• _Problem description_: Which lines in the listing below contain the string "ankle"? Pull out each one, treating uppercase and lowercase as different.

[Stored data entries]
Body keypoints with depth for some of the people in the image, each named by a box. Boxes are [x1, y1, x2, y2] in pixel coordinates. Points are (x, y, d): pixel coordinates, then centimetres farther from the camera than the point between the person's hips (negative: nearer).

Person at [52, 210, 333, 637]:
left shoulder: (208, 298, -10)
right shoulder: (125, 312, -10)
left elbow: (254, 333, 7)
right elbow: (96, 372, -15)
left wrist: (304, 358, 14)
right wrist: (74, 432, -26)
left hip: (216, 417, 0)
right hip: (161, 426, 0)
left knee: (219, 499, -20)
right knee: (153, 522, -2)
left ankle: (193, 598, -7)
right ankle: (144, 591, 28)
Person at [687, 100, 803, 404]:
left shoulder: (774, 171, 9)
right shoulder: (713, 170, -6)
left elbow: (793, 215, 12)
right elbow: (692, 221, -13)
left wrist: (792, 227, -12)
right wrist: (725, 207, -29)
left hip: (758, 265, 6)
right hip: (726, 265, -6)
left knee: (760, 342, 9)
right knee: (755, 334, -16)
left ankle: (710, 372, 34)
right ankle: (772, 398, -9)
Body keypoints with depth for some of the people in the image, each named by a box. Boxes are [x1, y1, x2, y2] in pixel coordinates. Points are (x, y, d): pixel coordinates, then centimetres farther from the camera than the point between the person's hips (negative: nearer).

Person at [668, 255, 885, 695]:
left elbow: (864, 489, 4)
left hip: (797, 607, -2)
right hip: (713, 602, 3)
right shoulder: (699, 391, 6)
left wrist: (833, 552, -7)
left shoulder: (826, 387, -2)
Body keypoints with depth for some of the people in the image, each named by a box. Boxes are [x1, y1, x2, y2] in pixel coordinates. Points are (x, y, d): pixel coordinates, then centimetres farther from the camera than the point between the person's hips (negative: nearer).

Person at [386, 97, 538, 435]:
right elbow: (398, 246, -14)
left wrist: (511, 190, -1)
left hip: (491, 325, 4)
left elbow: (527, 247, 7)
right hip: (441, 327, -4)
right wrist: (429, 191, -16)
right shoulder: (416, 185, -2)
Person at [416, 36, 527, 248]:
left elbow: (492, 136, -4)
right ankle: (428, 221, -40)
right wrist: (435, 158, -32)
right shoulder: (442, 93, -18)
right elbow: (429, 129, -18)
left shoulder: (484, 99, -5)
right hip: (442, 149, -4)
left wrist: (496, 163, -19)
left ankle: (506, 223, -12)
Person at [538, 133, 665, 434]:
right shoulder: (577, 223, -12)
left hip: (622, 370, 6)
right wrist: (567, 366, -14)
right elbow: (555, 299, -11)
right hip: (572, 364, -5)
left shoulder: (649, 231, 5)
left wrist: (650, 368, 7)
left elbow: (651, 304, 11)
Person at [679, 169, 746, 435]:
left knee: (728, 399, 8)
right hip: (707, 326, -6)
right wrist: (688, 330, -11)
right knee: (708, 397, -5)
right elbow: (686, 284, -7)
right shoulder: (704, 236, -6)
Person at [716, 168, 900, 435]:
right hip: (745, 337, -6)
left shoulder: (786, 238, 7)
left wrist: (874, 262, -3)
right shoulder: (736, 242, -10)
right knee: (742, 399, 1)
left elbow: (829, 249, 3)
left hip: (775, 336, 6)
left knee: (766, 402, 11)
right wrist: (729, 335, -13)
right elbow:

• _Output of the task_:
left ankle: (193, 598, -7)
right ankle: (144, 591, 28)
left ankle: (710, 372, 34)
right ankle: (772, 398, -9)
right ankle: (428, 221, -40)
left ankle: (506, 223, -12)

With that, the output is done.